#### [Entries supplied]
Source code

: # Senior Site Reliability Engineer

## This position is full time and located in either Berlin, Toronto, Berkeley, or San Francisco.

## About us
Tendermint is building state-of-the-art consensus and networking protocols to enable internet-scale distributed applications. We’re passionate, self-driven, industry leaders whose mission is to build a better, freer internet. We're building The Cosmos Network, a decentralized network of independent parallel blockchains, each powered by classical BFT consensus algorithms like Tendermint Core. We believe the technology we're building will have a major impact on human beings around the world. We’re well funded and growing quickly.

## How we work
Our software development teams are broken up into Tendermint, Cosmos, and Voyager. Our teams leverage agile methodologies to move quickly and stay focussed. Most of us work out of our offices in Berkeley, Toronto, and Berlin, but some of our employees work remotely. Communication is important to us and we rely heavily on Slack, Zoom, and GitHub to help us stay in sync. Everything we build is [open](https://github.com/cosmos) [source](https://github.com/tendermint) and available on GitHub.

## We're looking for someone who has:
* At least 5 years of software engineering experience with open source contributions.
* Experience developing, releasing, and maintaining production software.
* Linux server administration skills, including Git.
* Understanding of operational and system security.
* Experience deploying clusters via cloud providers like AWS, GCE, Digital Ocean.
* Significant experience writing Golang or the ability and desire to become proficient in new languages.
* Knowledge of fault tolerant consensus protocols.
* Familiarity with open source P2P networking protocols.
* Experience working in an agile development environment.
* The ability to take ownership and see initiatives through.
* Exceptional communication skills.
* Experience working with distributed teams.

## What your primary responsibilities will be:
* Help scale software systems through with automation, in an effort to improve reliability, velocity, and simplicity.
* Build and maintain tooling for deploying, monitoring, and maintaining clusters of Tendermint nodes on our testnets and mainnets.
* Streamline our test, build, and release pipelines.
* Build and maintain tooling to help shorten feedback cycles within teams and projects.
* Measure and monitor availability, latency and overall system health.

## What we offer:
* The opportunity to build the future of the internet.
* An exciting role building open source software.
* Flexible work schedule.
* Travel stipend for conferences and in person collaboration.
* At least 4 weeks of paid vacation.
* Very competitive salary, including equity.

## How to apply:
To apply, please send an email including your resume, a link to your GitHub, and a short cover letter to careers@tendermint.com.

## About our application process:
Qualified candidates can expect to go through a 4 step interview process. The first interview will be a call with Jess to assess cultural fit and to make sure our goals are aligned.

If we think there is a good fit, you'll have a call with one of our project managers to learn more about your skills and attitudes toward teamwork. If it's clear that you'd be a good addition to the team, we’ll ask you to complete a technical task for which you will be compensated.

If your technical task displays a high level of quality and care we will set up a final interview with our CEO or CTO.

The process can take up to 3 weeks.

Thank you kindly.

--

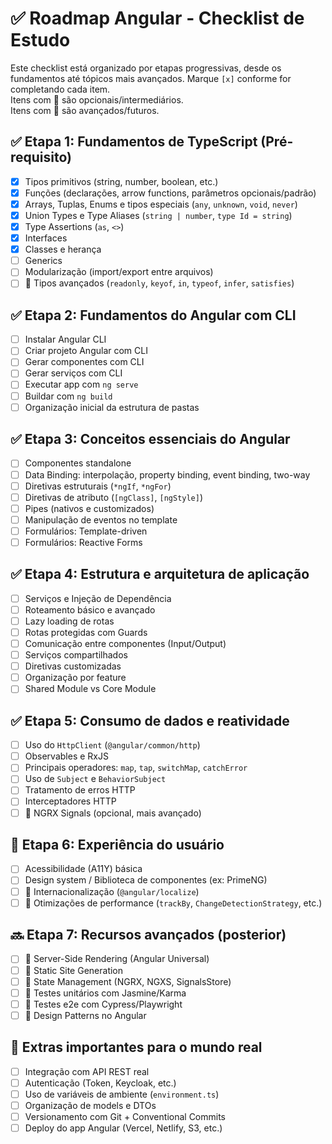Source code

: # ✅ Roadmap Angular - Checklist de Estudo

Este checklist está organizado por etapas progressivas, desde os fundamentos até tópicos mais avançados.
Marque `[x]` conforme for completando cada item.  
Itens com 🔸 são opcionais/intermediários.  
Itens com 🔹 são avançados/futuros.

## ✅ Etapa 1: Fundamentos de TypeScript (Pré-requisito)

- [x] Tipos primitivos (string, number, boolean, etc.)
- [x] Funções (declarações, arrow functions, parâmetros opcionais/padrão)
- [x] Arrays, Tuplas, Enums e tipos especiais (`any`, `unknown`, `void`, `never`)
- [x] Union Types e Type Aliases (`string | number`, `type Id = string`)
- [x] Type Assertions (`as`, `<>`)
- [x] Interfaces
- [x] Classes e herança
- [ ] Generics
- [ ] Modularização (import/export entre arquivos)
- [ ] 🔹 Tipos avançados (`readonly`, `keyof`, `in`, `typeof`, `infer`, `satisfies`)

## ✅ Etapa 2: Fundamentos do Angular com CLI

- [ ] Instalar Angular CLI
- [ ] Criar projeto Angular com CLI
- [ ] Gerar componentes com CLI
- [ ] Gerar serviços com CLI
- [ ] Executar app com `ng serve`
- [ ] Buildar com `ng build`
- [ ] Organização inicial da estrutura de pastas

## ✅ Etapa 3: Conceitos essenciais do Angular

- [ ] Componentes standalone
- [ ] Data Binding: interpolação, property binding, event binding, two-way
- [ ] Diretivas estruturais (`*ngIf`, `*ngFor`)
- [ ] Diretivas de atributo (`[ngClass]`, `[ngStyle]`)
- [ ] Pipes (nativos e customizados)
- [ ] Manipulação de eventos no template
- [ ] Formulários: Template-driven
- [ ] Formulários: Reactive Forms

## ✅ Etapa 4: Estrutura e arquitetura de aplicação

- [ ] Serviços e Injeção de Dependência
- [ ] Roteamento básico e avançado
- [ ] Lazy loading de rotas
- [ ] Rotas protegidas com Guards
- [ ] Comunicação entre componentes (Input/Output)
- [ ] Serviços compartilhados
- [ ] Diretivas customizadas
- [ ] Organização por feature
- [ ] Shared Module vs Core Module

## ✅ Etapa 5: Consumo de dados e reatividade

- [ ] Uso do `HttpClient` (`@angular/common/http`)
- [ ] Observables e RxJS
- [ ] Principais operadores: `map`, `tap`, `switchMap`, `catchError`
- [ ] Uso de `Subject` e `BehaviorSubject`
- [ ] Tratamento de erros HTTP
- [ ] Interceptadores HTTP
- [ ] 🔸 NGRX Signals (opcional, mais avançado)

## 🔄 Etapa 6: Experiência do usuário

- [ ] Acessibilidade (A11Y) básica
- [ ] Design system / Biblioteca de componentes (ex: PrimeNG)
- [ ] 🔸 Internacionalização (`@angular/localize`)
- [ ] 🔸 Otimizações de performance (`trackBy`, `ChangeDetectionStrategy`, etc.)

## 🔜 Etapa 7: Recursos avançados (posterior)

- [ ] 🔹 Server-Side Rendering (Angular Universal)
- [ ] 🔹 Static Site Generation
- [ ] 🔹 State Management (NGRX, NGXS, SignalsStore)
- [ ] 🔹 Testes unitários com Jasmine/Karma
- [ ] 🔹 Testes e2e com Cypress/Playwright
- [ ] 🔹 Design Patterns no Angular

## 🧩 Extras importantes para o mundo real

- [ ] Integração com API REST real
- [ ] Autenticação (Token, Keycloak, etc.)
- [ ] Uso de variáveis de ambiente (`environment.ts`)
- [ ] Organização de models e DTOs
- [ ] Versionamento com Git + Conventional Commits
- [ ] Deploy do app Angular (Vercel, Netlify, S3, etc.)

--

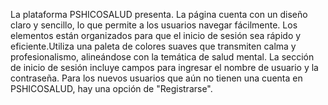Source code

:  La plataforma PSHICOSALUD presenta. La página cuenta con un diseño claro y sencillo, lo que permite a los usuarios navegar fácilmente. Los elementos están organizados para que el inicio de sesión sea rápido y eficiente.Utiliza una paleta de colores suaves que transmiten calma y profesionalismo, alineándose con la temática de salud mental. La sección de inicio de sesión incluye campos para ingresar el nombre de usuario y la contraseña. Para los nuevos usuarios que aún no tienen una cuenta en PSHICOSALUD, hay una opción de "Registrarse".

#### [Exercise goal]
Give again everything from the line containing "- [x] Tipos" down to the line containing "- [ ] Shared Module vs Core Module", changing "Diretivas" to "Directives" and leaving all else unchanged.

#### [Your response]
- [x] Tipos primitivos (string, number, boolean, etc.)
- [x] Funções (declarações, arrow functions, parâmetros opcionais/padrão)
- [x] Arrays, Tuplas, Enums e tipos especiais (`any`, `unknown`, `void`, `never`)
- [x] Union Types e Type Aliases (`string | number`, `type Id = string`)
- [x] Type Assertions (`as`, `<>`)
- [x] Interfaces
- [x] Classes e herança
- [ ] Generics
- [ ] Modularização (import/export entre arquivos)
- [ ] 🔹 Tipos avançados (`readonly`, `keyof`, `in`, `typeof`, `infer`, `satisfies`)

## ✅ Etapa 2: Fundamentos do Angular com CLI

- [ ] Instalar Angular CLI
- [ ] Criar projeto Angular com CLI
- [ ] Gerar componentes com CLI
- [ ] Gerar serviços com CLI
- [ ] Executar app com `ng serve`
- [ ] Buildar com `ng build`
- [ ] Organização inicial da estrutura de pastas

## ✅ Etapa 3: Conceitos essenciais do Angular

- [ ] Componentes standalone
- [ ] Data Binding: interpolação, property binding, event binding, two-way
- [ ] Directives estruturais (`*ngIf`, `*ngFor`)
- [ ] Directives de atributo (`[ngClass]`, `[ngStyle]`)
- [ ] Pipes (nativos e customizados)
- [ ] Manipulação de eventos no template
- [ ] Formulários: Template-driven
- [ ] Formulários: Reactive Forms

## ✅ Etapa 4: Estrutura e arquitetura de aplicação

- [ ] Serviços e Injeção de Dependência
- [ ] Roteamento básico e avançado
- [ ] Lazy loading de rotas
- [ ] Rotas protegidas com Guards
- [ ] Comunicação entre componentes (Input/Output)
- [ ] Serviços compartilhados
- [ ] Directives customizadas
- [ ] Organização por feature
- [ ] Shared Module vs Core Module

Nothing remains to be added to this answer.